> [To do]
Identify all lines of the data containing the string "items" and copy them.

------ Data records

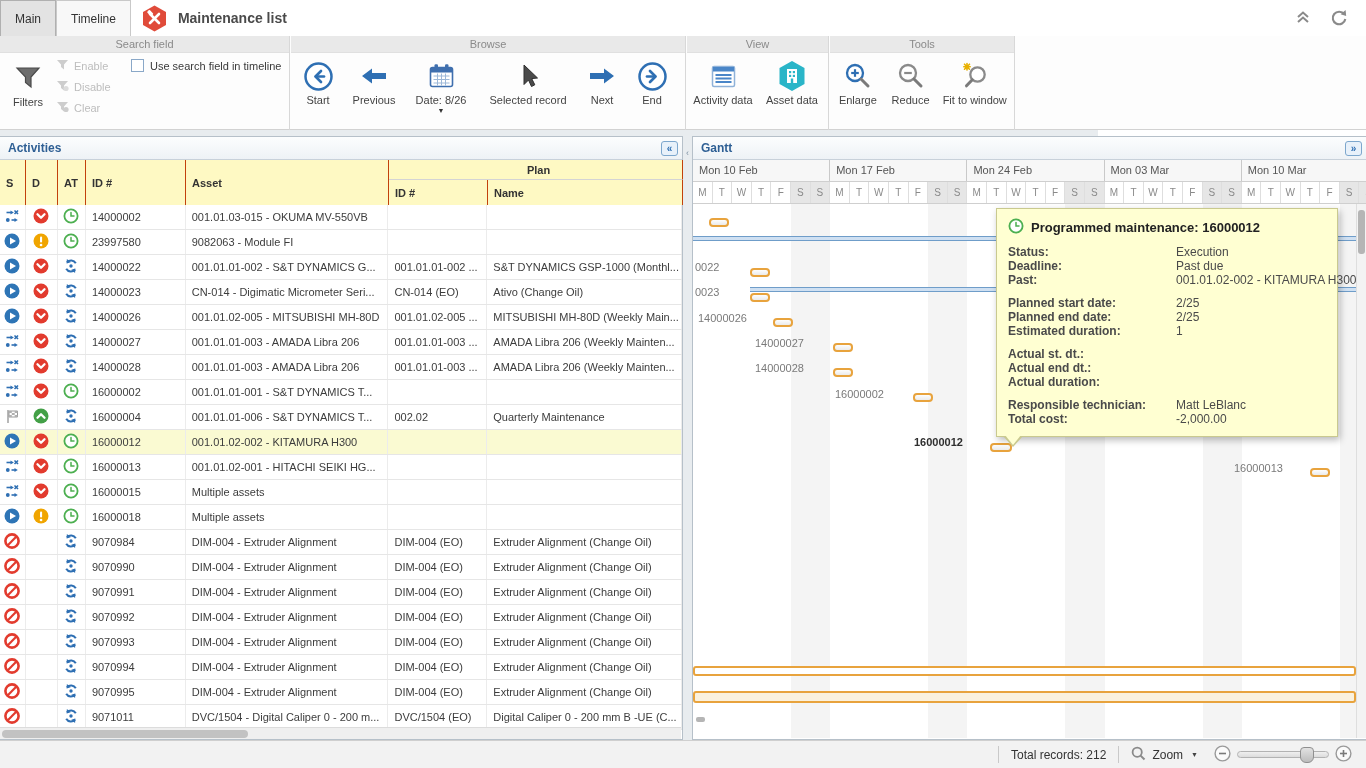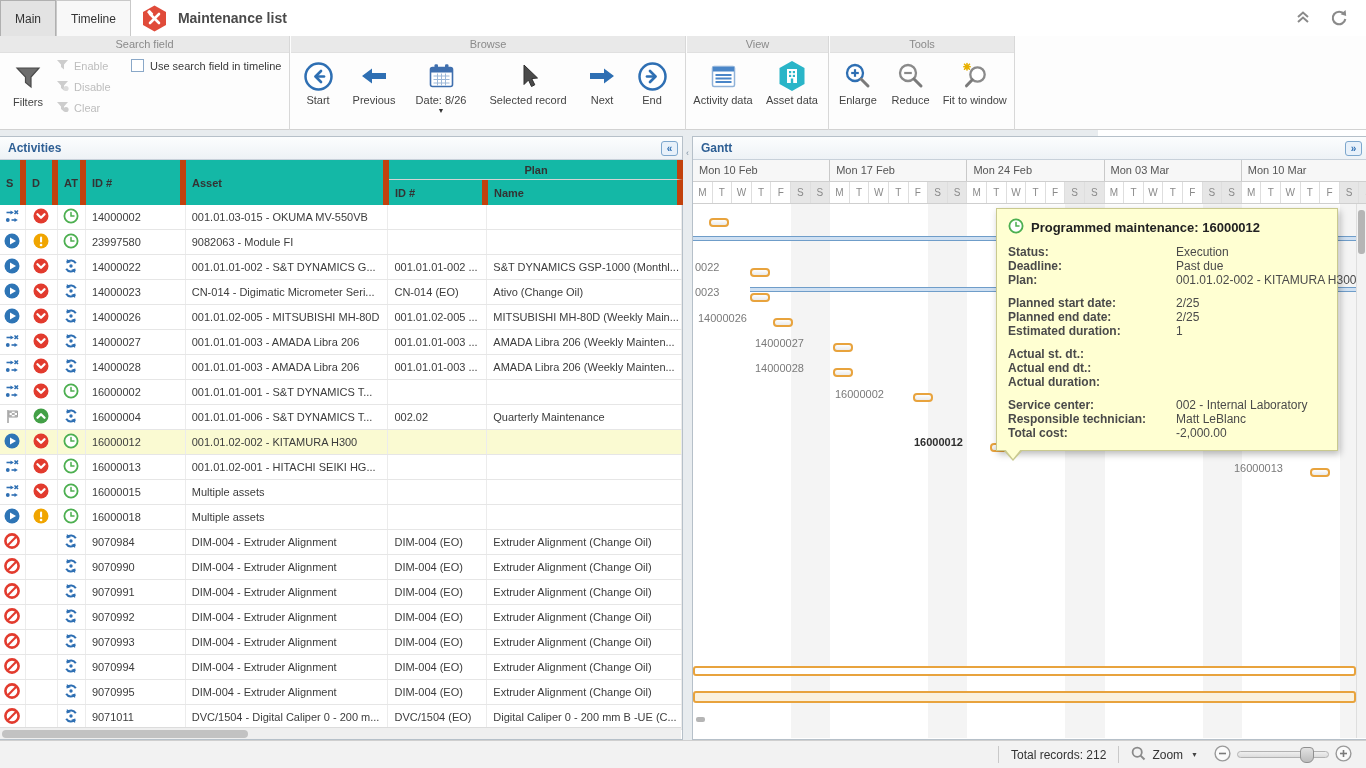--- a/index.html
+++ b/index.html
@@ -43,7 +43,7 @@
   .panel-btn { margin-left:auto; width:17px; height:15px; border:1px solid #7da7cd; border-radius:3px; background:#e8f1fa; color:#2e6fb3; font-weight:bold; font-size:10px; line-height:13px; text-align:center; cursor:default; }
 
   .thead { position:relative; height:45px; background:#f2f2f2; border-bottom:1px solid #c9c9c9; font-weight:bold; color:#333; }
-  .th { position:absolute; border-right:6px solid #c2410c; display:flex; align-items:center; padding-left:6px; background:#14b8a6; }
+  .th { position:absolute; border-right:1px solid #c2410c; display:flex; align-items:center; padding-left:6px; background:#fef9c3; }
   .th.center { justify-content:flex-start; }
   .tbody { position:relative; }
   .trow { display:flex; height:25px; border-bottom:1px solid #e6e6e6; background:#fff; }

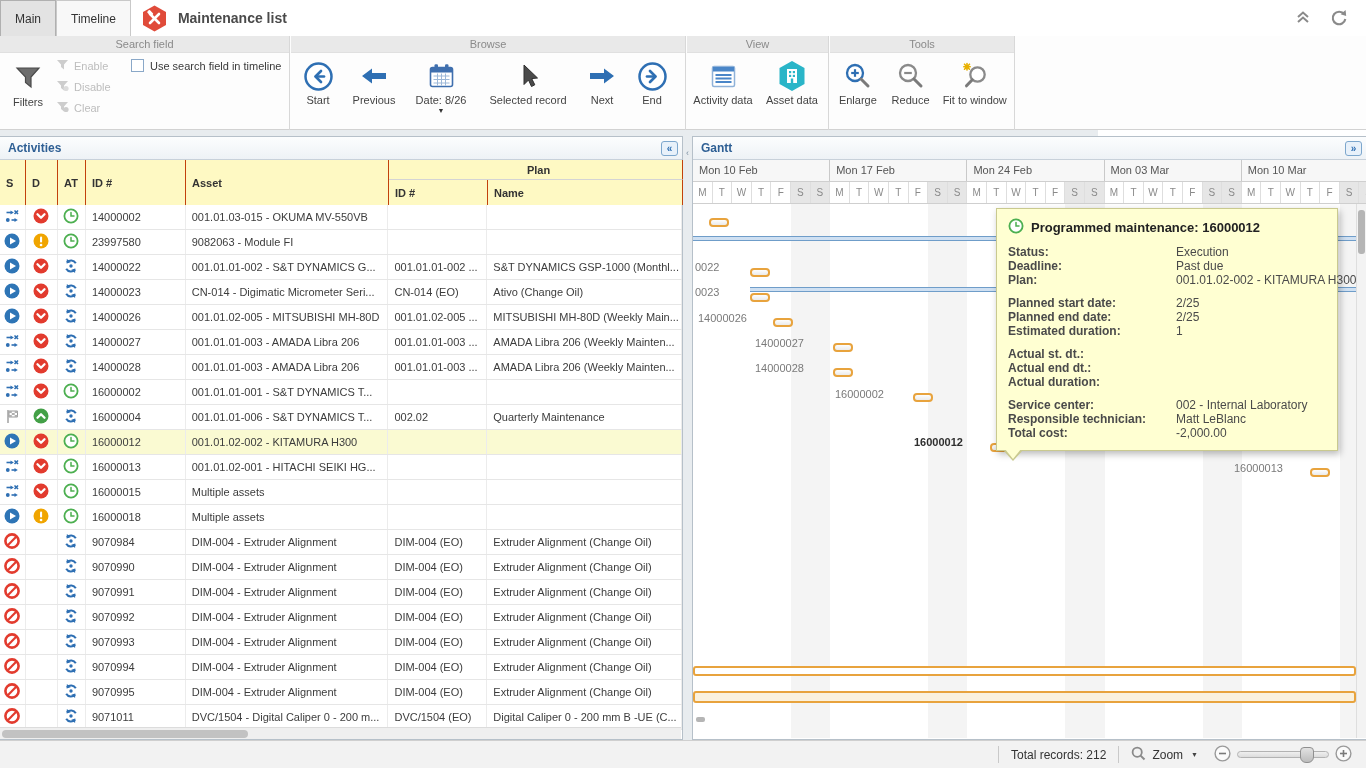--- a/index.html
+++ b/index.html
@@ -1031,7 +1031,7 @@
                   <span class="tt-v">Past due</span>
                 </div>
                 <div class="tt-row">
-                  <span class="tt-l">Plan:</span>
+                  <span class="tt-l">Past:</span>
                   <span class="tt-v">001.01.02-002 - KITAMURA H300</span>
                 </div>
               </div>

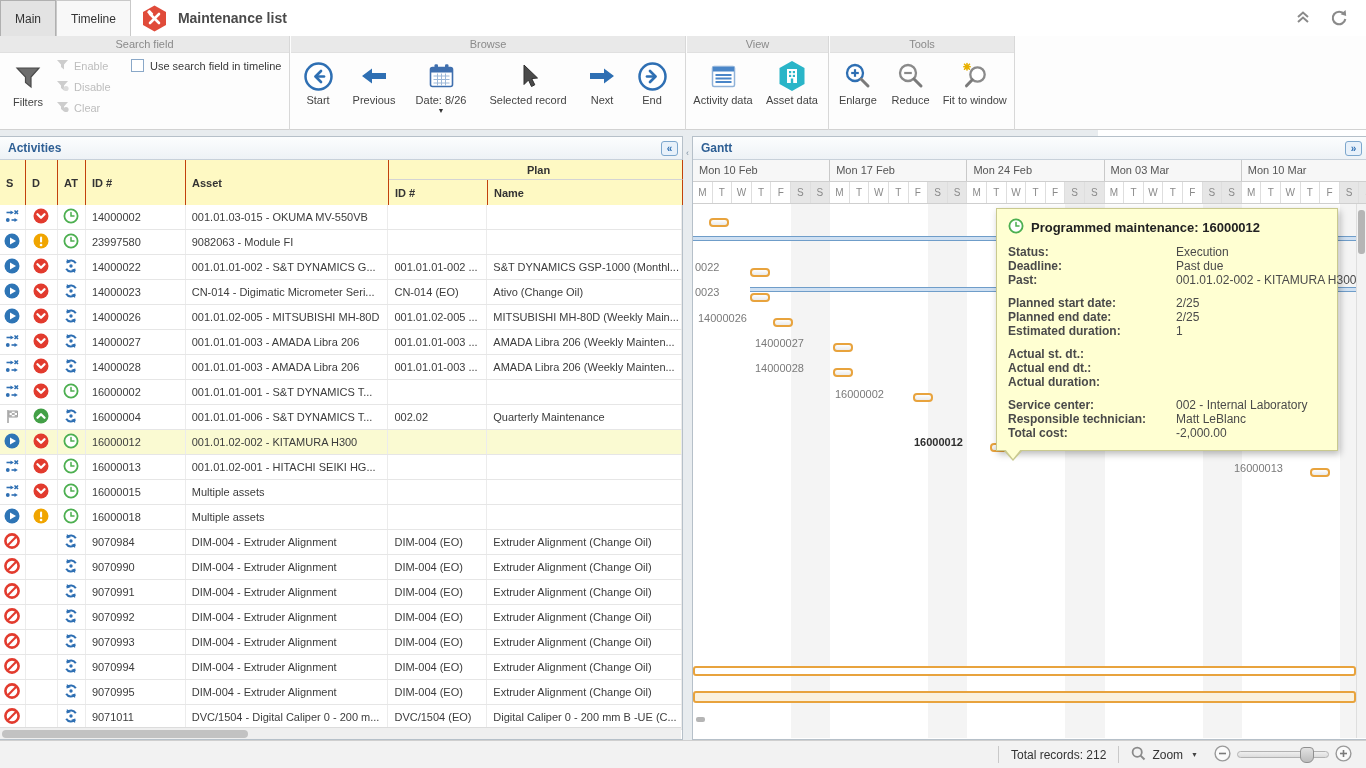--- a/index.html
+++ b/index.html
@@ -1065,10 +1065,6 @@
               </div>
               <div class="tt-group">
                 <div class="tt-row">
-                  <span class="tt-l">Service center:</span>
-                  <span class="tt-v">002 - Internal Laboratory</span>
-                </div>
-                <div class="tt-row">
                   <span class="tt-l">Responsible technician:</span>
                   <span class="tt-v">Matt LeBlanc</span>
                 </div>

------------

> [Reply]
-  .th { position:absolute; border-right:6px solid #c2410c; display:flex; align-items:center; padding-left:6px; background:#14b8a6; }
+  .th { position:absolute; border-right:1px solid #c2410c; display:flex; align-items:center; padding-left:6px; background:#fef9c3; }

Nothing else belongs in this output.